Senator Robinson pointed out quite rightly that there is no provision for the destruction of custody records. There is not. That is also the case today. We have already a form of custody records which will be superseded by that provided for here. There is equally no provision for the destruction of those. However, they are confidential documents, official records, that are not available to the general public. I have a feeling that there may have been some lack of clarity in the debate on the previous occasion. In case there was I should like to point out to Senator Robinson that the custody record itself will not include the record of any interviews that take place during questioning. The custody record will record the fact that an interview took place, will record the names of the gardaí who were present during the course of the interview and will identify the length of each interview. But the record of the interview itself is a separate document.
I can understand Senator Honan's concern with the case of a mentally handicapped child or a mentally handicapped person of any age who might not be able to articulate, particularly in the circumstance of being brought into a Garda station. As far as we can do so in the legislation we have provided both the duty and the means for the garda in charge to deal with that situation. I realise there can be difficulties when a person is incapable either of identifying himself or herself or of identifying a parent or guardian or giving the name of a parent or guardian. We have gone as far as we can to anticipate such a problem and the qualification required, that the person dealing with the situation will be one who has had experience of dealing with mentally handicapped persons. If there are further practical steps we can take I would be happy to look at them, and in the light of experience if Senator Honan or anyone else finds cases that need a different approach I will look at them and bring them to the attention of the Garda Commissioner and the Garda in general.

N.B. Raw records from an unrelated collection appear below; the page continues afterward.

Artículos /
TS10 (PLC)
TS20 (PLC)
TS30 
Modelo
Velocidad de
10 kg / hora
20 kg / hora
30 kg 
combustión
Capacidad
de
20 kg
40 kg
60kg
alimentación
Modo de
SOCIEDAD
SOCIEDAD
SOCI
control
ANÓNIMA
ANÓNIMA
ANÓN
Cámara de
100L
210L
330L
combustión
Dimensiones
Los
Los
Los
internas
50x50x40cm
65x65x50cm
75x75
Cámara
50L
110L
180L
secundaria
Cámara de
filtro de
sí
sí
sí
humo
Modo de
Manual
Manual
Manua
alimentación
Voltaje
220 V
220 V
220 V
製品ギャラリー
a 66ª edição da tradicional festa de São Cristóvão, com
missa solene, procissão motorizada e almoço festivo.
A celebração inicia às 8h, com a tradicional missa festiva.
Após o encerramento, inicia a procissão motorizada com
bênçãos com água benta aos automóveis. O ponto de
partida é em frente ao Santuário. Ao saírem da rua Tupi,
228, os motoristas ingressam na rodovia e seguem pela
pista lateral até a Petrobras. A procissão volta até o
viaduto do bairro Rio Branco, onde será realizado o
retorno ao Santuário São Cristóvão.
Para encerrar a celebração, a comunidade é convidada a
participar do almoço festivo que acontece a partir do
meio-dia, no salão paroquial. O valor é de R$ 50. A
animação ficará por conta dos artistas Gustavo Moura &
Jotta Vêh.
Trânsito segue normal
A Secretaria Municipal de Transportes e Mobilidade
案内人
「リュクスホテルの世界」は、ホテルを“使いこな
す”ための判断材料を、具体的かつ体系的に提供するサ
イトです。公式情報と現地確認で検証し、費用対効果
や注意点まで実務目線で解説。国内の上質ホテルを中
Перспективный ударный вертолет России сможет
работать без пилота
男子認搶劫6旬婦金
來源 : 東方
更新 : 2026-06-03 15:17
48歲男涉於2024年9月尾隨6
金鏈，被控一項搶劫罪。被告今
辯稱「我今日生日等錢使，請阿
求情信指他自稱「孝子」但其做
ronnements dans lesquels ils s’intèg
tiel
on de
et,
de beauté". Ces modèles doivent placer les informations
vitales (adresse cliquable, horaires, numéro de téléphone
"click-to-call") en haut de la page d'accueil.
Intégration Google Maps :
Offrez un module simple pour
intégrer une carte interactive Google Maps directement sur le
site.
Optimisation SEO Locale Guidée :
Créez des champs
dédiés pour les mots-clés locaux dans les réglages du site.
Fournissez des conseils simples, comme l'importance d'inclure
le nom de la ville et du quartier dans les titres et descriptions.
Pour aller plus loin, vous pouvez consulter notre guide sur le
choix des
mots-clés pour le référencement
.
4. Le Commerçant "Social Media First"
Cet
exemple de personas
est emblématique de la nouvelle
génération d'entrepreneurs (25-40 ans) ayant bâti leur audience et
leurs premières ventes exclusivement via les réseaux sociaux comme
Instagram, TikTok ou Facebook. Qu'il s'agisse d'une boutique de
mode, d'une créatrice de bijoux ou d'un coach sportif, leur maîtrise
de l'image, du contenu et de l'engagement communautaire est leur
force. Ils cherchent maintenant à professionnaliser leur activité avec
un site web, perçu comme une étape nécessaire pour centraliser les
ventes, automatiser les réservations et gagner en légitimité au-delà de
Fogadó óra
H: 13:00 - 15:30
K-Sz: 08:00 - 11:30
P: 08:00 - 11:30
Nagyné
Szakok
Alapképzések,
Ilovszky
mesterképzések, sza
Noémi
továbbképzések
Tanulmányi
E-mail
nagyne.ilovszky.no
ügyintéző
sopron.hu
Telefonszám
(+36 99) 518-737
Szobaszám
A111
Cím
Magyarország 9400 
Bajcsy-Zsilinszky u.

Senator Eoin Ryan asked if the notice of rights would include a reference to the garda in charge. It will. Indeed the notice of rights now given to a person in custody contains such a reference, and any modification we will have afterwards will include a reference to a number of rights that do not arise from anything in these custody regulations. Senator O'Leary returned to "as soon as practicable". We had some little discussion on that earlier, although we are not comparing different formulae I think the phrase "as soon as practicable" is the most appropriate one here.